Holy Week again. Good Friday again. I don’t envy those who have to preach tonight. How do you hit all the right notes in such a complicated story? How do you take everything you’ve learned about atonement and theodicy – who Christ is and how Christ saves, and what Christ’s suffering means to a God of love and a broken world – and make sense of it tonight? How do you stay in the sadness – in one of the only opportunities in our liturgical year to really reckon with suffering – without ignoring the hope that is on its way?
Every year there’s a different line of the scriptures or the hymns that sticks out to me. Sometimes it’s “I it was denied thee – I crucified thee.” Sometimes “Were you there when they crucified my Lord?” This year I’m stuck at Calvary hill, with Jesus’ cry “My God, my God, why have you forsaken me?”
Working on my lament research, I kept running across the notion that Jesus’ cry was meant to evoke the whole of Psalm 22 – a lament psalm that starts in grief and ends in hope. “Why have you forsaken me?” asks the first line of the psalm, but the last line celebrates “the saving deeds that God has done.” Jesus knows his scriptures, these scholars say, so he must have meant his words to encompass hope as well as despair.
To which I say: If Jesus knew his scriptures that well, he knows that this psalm spends verse after verse describing the rock-bottom situation of the singer:
I am poured out like water;
all my bones are out of joint;
my heart within my breast is melting wax.
They don’t mince words, these lament psalms. There’s another one that has been stuck in my head this Lent:
I have come into deep waters,
and the torrent washes over me….
I have grown weary with my crying,
my throat is inflamed;
my eyes have failed from looking for my God.
Between last Easter and this one I figured out what those lines mean. This year I’ve wept harder than ever in my life.
And what I’ve got, here on this particular Good Friday, is that God knows what that feels like too.
If you, like me, are coming into Good Friday from an awfully shadowed place, maybe stay here with me for a minute. Forget the formulas that attempt to make salvation into some sort of cosmic chemical reaction, where a drop of Jesus’ blood is enough to purify the world from sin. Forget the problem of evil and the puzzle of suffering and all those rocks that God might or might not be able to lift.
Here’s where I am this year, here’s what I’ve got:
We have a God who knows what it is to weep.
At the very least we have a Savior, crying out from the cross; at the very most we have a God who was willing to become vulnerable and to suffer heartbreak alongside us.
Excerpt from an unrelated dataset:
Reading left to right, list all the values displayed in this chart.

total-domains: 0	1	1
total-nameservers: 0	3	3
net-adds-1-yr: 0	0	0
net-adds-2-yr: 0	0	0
For the moment, I think that will have to be enough.
The wheel of the year turns round, and there will be Easter tomorrow night and Good Friday again next spring. Maybe next Good Friday I will see something completely new in the midst of this multi-layered story. Maybe on Sunday I will see the cross in a new and joyful light (and if not on Sunday, maybe next Easter).
For now, though, I’m standing with the women at the foot of the cross, looking at a God who knows what it is to weep. And tonight that’s as much theology as I’ve got.